Plain-text document sources:
......

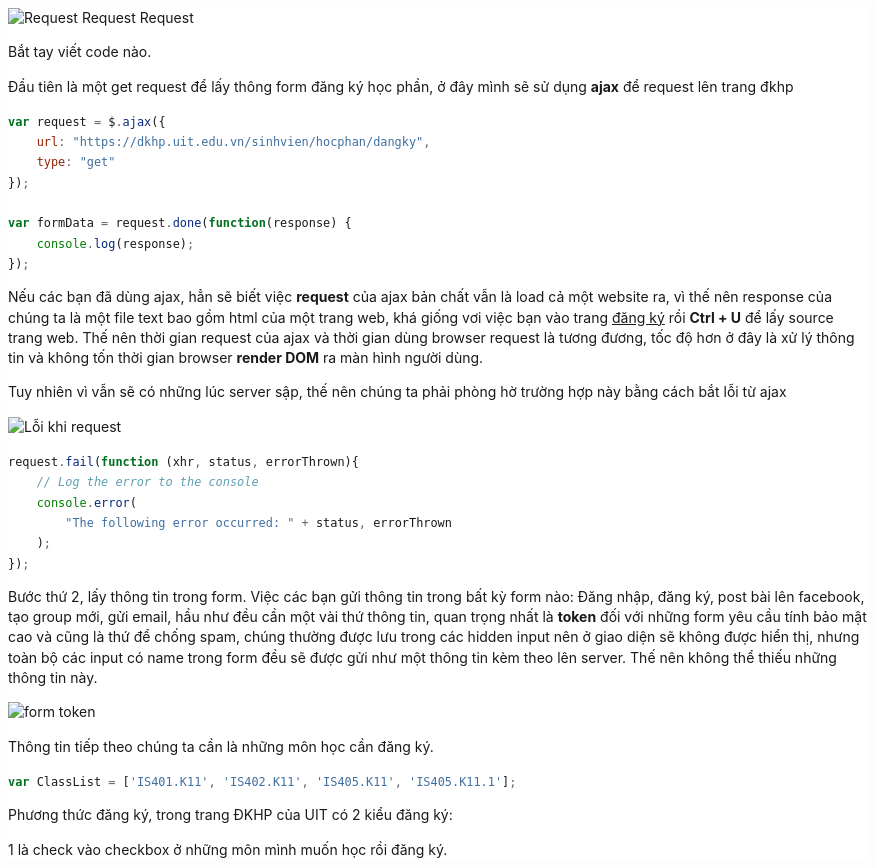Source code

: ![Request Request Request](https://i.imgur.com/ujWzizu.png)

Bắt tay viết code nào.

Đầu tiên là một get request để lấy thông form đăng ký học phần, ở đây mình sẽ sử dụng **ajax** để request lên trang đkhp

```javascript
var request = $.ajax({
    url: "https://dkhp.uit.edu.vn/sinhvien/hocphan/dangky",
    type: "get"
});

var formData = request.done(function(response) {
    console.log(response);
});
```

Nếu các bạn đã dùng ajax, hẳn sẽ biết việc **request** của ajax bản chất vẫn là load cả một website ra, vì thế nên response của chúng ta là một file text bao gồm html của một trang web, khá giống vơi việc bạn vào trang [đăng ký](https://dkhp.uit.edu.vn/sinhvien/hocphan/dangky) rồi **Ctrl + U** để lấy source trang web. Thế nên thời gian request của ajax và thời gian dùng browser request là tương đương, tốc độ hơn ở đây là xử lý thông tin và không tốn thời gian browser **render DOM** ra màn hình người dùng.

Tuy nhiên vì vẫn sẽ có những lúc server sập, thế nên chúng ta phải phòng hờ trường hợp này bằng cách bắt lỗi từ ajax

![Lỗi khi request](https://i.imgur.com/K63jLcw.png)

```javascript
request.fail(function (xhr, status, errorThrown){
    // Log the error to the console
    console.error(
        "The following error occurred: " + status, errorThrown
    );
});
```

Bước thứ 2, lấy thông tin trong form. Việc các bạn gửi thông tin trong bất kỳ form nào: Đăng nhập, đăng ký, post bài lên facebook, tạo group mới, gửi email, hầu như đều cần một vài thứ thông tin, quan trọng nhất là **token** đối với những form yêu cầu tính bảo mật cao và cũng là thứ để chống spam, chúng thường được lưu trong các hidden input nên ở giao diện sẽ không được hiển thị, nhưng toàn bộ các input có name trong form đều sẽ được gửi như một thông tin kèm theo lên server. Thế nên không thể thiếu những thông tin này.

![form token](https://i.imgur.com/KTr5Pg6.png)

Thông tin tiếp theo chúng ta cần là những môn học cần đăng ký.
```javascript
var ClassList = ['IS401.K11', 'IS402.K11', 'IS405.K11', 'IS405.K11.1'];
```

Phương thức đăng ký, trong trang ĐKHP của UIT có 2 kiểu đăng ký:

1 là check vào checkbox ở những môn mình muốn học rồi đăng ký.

......

> [Assigned task]: Copy each line of the entries in which the string "mình" is found.

> [Response]:
Đầu tiên là một get request để lấy thông form đăng ký học phần, ở đây mình sẽ sử dụng **ajax** để request lên trang đkhp
1 là check vào checkbox ở những môn mình muốn học rồi đăng ký.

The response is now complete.